Task directions:
From the records below, please give the stretch from the line containing "left elbow: (613, 280, 20)" through the line containing "right ankle: (693, 499, 19)" as a JSON list of strings, with one string for each line and blank lines left out. Give only those lines, including both end lines.

═════ Data shown ═════

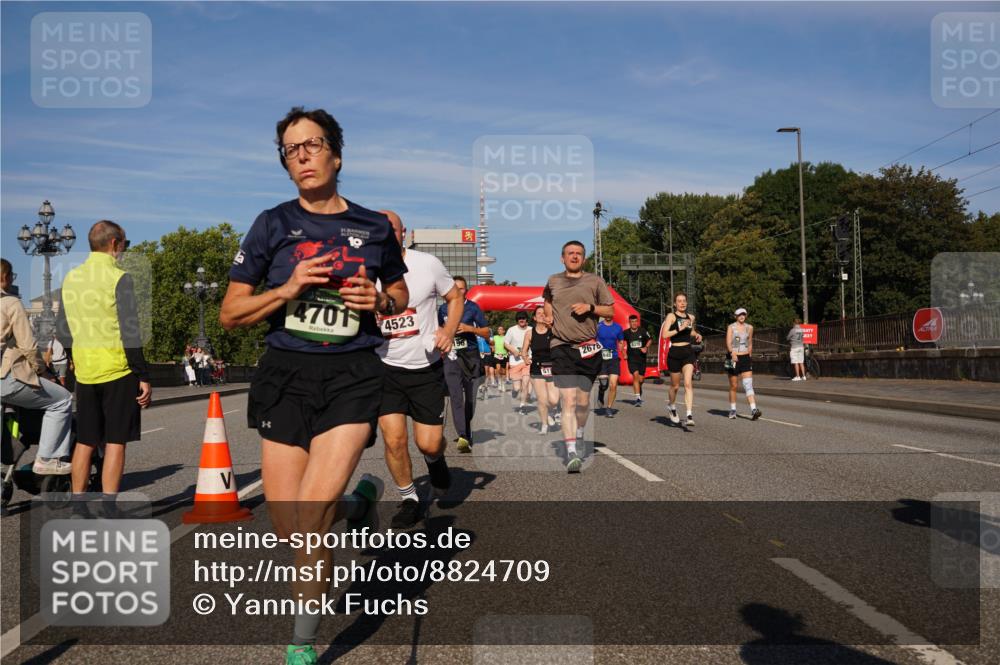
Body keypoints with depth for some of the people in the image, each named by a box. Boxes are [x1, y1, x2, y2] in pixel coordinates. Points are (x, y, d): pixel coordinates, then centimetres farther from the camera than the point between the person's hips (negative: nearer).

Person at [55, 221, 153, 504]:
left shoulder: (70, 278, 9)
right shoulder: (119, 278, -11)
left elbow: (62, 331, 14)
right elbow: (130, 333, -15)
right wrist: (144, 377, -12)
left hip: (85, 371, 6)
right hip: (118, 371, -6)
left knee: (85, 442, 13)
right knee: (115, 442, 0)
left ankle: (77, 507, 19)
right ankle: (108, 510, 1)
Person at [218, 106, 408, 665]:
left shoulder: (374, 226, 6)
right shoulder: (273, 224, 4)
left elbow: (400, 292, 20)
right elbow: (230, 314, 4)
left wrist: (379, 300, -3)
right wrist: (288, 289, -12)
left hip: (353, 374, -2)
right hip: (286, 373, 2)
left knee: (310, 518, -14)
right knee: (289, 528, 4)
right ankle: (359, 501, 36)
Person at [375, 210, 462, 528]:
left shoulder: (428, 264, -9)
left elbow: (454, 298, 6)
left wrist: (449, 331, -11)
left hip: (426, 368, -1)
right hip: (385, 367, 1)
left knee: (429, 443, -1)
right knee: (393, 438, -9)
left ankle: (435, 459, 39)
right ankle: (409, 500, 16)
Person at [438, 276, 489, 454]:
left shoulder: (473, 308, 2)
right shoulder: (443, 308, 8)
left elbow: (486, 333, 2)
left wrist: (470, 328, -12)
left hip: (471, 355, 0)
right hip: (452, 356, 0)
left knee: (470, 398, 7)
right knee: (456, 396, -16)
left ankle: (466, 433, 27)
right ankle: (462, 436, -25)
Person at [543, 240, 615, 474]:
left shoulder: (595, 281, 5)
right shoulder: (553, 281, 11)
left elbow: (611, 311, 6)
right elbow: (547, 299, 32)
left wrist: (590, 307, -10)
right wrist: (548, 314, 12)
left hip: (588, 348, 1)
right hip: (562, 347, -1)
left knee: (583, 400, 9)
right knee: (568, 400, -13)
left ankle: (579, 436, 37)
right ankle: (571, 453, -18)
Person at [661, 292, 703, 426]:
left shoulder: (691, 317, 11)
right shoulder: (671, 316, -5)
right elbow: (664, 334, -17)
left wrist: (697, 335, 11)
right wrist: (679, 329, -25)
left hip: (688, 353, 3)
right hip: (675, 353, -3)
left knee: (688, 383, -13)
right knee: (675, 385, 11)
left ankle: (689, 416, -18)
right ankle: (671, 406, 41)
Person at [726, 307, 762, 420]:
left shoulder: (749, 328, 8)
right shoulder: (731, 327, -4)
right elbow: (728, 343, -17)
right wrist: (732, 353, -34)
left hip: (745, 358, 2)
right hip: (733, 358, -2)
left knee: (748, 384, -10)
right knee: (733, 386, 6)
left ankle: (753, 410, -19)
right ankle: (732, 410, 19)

═════
═════ Data shown ═════

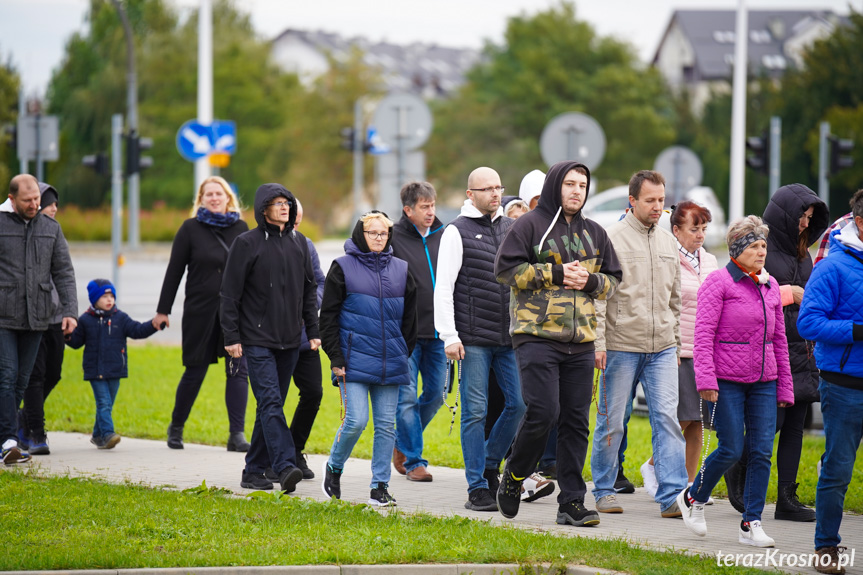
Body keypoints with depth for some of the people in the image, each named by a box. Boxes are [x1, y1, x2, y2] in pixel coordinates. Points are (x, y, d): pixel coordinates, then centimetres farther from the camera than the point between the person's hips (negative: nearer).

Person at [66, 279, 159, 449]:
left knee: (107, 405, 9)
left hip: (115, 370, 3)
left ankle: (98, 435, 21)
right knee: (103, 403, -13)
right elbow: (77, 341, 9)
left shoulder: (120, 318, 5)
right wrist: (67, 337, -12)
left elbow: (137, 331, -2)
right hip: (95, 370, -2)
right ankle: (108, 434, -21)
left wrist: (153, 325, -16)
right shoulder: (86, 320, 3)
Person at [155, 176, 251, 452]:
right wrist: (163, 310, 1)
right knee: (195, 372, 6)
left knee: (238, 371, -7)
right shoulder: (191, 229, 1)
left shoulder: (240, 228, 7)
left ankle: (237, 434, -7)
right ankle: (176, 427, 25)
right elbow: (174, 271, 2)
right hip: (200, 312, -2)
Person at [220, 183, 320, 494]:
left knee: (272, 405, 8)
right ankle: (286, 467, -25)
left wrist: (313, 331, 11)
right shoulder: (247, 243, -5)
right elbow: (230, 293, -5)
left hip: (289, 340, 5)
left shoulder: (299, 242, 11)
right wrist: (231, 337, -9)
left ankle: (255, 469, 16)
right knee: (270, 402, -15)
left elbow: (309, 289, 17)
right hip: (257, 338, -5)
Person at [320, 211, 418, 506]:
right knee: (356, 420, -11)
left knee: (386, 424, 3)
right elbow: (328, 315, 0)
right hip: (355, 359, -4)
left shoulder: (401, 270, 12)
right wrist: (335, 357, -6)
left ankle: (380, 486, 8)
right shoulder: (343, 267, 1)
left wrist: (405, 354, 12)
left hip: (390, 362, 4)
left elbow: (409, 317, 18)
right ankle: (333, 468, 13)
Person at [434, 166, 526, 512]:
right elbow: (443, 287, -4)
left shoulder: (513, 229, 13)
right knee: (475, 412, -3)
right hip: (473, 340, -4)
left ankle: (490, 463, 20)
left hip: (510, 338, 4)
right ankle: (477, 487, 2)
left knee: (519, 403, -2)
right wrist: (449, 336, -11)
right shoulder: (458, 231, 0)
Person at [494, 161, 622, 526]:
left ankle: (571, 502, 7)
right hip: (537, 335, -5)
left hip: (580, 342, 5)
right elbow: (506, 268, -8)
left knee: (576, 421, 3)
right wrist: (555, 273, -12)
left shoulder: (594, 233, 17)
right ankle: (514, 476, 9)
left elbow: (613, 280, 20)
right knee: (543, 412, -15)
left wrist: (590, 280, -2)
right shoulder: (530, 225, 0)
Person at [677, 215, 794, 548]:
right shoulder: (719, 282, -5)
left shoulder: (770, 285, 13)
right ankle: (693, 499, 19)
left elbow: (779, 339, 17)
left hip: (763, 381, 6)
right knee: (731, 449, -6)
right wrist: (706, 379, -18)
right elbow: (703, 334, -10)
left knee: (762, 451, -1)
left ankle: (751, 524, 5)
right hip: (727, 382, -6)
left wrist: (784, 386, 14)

═════
═════ Data shown ═════

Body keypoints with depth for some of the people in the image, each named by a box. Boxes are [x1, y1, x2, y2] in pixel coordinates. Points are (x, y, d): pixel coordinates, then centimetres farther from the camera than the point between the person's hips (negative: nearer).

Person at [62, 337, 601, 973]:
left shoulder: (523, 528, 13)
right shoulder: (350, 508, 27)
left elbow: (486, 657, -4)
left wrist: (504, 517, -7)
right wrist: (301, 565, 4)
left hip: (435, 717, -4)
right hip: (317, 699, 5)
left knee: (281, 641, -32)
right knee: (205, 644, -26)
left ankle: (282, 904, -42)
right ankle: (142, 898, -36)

═════

Written answer:
[
  "left elbow: (613, 280, 20)",
  "right knee: (543, 412, -15)",
  "left wrist: (590, 280, -2)",
  "right shoulder: (530, 225, 0)",
  "Person at [677, 215, 794, 548]:",
  "right shoulder: (719, 282, -5)",
  "left shoulder: (770, 285, 13)",
  "right ankle: (693, 499, 19)"
]